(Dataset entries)

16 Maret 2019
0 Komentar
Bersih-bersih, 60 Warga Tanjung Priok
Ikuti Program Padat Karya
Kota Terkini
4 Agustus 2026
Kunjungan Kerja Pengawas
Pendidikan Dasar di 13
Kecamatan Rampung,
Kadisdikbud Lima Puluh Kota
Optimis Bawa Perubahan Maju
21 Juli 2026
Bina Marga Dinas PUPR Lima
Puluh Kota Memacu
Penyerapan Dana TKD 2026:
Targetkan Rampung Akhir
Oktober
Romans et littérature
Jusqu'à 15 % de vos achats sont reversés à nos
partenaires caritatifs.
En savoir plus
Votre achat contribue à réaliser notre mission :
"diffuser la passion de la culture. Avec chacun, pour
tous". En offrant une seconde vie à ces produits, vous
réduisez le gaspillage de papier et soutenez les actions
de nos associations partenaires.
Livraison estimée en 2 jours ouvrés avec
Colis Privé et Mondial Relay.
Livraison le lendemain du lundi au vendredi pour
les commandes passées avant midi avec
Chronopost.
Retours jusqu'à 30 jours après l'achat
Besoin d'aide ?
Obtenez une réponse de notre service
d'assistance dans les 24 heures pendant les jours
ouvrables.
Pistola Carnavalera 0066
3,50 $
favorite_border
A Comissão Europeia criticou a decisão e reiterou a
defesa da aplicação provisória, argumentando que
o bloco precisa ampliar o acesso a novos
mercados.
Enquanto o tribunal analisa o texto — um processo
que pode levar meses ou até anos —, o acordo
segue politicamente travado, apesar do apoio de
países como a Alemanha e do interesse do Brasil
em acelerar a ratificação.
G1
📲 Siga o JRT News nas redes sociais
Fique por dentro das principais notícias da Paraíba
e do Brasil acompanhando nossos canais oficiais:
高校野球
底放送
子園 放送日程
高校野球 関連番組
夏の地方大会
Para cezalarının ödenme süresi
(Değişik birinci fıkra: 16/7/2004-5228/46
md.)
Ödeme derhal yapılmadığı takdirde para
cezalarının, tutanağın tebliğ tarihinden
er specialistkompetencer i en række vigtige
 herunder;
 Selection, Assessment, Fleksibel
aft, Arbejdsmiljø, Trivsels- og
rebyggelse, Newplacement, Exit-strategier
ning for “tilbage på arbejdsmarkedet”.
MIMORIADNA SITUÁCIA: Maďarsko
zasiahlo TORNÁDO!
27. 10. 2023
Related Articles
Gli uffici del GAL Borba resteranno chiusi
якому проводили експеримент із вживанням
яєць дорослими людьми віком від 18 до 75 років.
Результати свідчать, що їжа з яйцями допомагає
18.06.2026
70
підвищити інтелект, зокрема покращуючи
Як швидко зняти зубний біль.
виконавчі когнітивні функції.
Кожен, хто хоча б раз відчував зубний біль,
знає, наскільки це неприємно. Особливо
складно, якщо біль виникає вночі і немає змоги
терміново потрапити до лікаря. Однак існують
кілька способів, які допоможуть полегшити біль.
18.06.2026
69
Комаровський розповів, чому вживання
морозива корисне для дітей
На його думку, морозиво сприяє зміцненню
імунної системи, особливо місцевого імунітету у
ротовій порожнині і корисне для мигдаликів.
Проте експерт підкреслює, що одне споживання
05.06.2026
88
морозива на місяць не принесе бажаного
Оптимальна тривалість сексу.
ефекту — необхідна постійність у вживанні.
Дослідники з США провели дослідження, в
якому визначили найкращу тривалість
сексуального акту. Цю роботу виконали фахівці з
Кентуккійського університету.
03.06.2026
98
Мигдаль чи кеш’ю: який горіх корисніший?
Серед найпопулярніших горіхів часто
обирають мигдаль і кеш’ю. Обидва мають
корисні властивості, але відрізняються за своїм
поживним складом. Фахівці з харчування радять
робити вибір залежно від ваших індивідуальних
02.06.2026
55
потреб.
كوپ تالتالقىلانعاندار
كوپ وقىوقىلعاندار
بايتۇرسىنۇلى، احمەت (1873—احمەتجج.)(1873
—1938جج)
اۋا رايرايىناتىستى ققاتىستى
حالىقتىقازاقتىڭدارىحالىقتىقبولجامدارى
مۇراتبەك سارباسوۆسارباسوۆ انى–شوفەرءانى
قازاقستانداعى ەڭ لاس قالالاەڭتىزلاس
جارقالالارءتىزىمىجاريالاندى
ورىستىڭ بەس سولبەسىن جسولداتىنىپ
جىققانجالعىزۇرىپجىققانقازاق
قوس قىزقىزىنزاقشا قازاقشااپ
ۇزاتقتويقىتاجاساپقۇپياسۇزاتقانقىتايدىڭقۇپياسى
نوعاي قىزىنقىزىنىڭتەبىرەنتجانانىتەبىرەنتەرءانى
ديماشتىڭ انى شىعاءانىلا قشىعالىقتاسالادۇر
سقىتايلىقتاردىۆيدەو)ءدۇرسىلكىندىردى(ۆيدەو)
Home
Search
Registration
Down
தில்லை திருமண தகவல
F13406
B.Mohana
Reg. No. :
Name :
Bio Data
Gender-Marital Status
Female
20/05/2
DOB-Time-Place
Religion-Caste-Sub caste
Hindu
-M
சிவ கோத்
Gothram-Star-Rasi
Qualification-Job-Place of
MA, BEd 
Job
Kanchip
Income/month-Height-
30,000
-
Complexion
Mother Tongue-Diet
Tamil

### [Aim of the exercise]
Report the number of lines in the items above that contain the string "якому", counting only case-sensitive matches. Give the number alone.

### [Exercise result]
2